Este edifício não é um edifício parado, mas que está em movimento, em crescimento. É um organismo vivo.
E o crescimento acontece pela junção, encaixe das pedras, não existe crescimento seprado. Deus está operando um trabalho minucioso de encaixe dos crentes neste edifício.
O alvo do crescimento é para que se torne o “santurário” - o lugar onde Deus habita.
Para os judeus, Deus habitava no templo, para os gentios efésios o templo de Artémis era onde habitava a deusa, mas agora eles precisam considerar Deus e sua habitação de uma forma completamente diferente. Eles estavam sendo edificados, crescendo para tornar-se templo santo de Deus.
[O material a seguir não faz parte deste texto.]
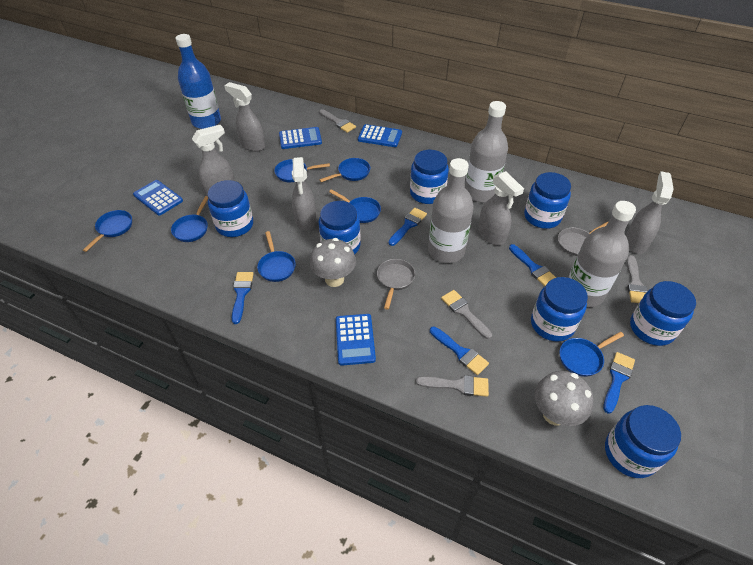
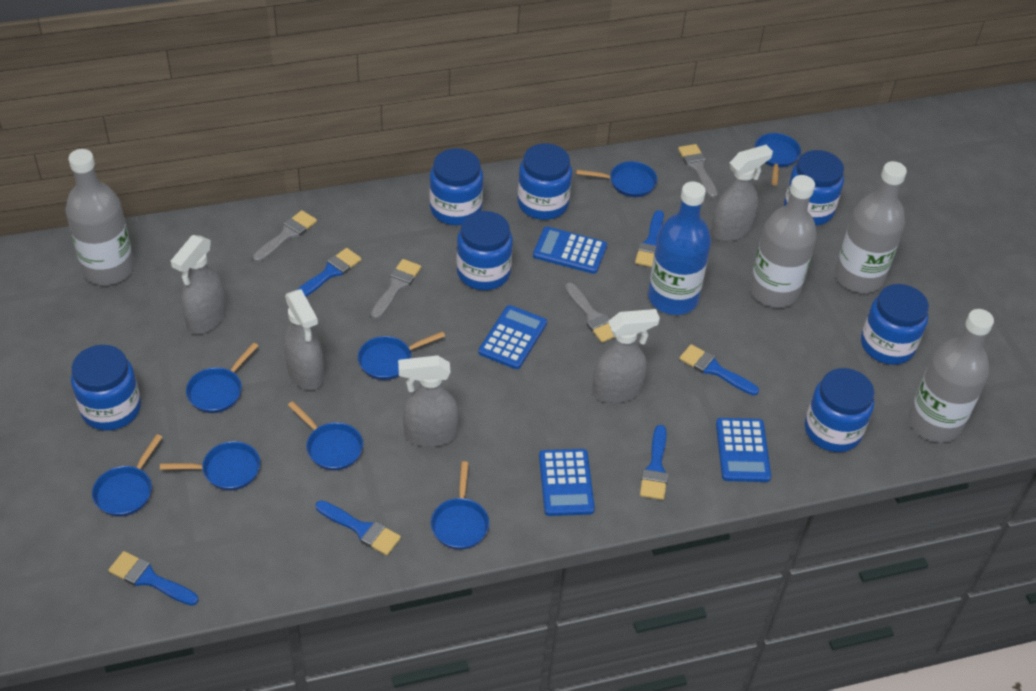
blue brush: 5 -> 6
blue pan: 7 -> 8
grey bottle: 3 -> 4
grey mushroom: 2 -> 0
grey pan: 2 -> 0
O Espírito é a forma pela qual Deus habita este templo- a sua igreja.

CONCLUSÃO

Concluindo e trazendo uma aplicação para nós, um alto preço foi pago para que a inimizade que causava separação entre judeus e gentios, o homem e Deus, fosse destruída.
A mensagem do evangelho é uma mensagem de reconciliação que derruba todas as paredes de inimizade.
Os homens continuam criando muros de inimizade, mas em Cristo essas paredes são destruídas.
Não podemos estar em Cristo com paredes de inimizades.
Somos cidadãos do céu e filhos de Deus juntamente com os santos que já partiram antes de nós.
Fazemos parte do edifício de Deus que está se desenvolvendo, e que Deus está trabalhando para que cresça.